The HandsUp! App
As technology continues to become more ubiquitous in our lives, good teachers are constantly searching for ways to leverage the power of technology to engage students and enhance learning
The Hands Up app, developed in a real classroom, not only provides teachers with some long-awaited, practical classroom management tools, it also shifts the established lecture paradigm, encouraging students to participate in and contribute to the learning process.
How does it work?
Use the Feedback Function to elicit 100% participation
I know that as teachers, we are busy people. We don’t always have time to prepare complicated, time consuming polls and questionnaires to get feedback from our students about the effectiveness of our lessons – to see if they are actually learning!
Scenario #1 – Have they understood?
While teaching, you ask a question from your students to elicit understanding…
- the usual suspects raise their hands to answer
- you select a few students to answer
Most of your class might still not understand; however, you have no way of knowing without asking every student individually.
- Simply, ask the question and require all your students to respond using HandsUp .
- Because the app enables 100% participation from the students, within seconds you can quickly see how many students have actually understood and adjust your teaching accordingly.
- View a report of the responses after the lesson to help prepare future lessons
As the teacher, you can ask your students to respond in a variety of ways – students can:
- type an answer
- draw an answer
- insert an emoji
- take a picture of their answer (or response) using their iPad camera
- upload a screenshot from their photo library
Scenario #2 – Checking homework
You’ve taken roll call and you need to check that your students have completed their homework.
- You ask the students to have their work ready on their desks.
- You walk around, checking to see who has completed their homework.
- At the same time, you try to ascertain whether or not they have done it correctly.
- You eventually realize that many of the students have done one of the questions incorrectly.
- You write up the question on the whiteboard and reteach the concept.
- The whole process takes up half of your single period lesson
A better way: HandsUp!
- Start a session.
- Ask the students to take a picture (or screenshot) of their homework and submit using the feedback tab.
- Within seconds, you have all their homework on your iPad.

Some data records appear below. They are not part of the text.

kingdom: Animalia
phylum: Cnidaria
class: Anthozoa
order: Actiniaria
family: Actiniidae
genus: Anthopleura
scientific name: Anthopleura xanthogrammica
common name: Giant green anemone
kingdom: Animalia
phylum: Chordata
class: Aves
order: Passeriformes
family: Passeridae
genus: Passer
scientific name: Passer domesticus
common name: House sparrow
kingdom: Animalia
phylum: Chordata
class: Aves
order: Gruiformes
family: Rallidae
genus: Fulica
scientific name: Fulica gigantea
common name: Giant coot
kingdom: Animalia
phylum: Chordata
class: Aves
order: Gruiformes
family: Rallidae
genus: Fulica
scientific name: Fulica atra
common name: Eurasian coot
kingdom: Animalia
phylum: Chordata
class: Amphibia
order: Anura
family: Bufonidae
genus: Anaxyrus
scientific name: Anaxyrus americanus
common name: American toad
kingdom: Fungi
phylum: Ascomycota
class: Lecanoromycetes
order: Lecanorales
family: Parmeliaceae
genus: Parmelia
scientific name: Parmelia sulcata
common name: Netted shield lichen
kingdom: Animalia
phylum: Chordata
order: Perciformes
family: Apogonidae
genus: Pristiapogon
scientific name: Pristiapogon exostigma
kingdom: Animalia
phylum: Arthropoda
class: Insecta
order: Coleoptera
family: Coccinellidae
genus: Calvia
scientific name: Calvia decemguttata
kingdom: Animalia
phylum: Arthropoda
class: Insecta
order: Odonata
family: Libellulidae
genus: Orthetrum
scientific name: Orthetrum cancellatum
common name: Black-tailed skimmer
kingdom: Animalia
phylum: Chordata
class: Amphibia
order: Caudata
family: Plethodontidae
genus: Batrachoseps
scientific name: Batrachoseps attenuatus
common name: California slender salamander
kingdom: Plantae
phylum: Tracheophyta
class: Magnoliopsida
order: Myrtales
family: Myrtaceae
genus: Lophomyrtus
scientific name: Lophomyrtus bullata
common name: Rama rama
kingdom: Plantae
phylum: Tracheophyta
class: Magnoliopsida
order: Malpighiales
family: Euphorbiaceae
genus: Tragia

- You scroll through the list of students and see that many of the students got one of the questions wrong.
- You select one of the student’s homework, project it onto the screen and explain what they did wrong.
- If you have an iPad Pro, you take a screenshot of the homework, project it for all the students to see as you correct it with your apple pencil.
- The whole process takes only a few minutes and you can get on with the day’s lesson!
Scenario #3 – What are they thinking?
You are wondering if your students are engaged and listening to your lecture, but can only guess based on what you see:
- Most are looking at you – the lights are on, but you are not sure if anyone’s home.
- Some are staring out the window.
- Some are doodling.
- Some are spinning their pens between their fingers...I’ve always wished I could do that...
- Some look at you with a puzzled expression on their face, but you are not sure if they are confused about what you are teaching or whether they are just confused about life in general.
- Some are whispering to their friends.
- Some are struggling to stay awake after a long night of gaming.
The point is, during most lectures, the students just sit passively, and the teacher has no idea what they are thinking.
- Simply, start a session before your lecture.
- Enable anonymous feedback.
- Encourage students to engage honestly with you as you teach by using the feedback tab to:
- ask you questions
- tell you if they already know what you are teaching
- tell you how they feel (bored, excited, happy)
- explore exciting learning tangents
- the options are endless
- Every now and then, pause your lecture and glance at the feedback coming in.
- The lecture has now become a learning conversation!
NOTE: Obviously, this is not for the faint-hearted teacher! It is important to first explain to the students that you value their feedback and that you want to know what they are thinking so that you can improve your teaching.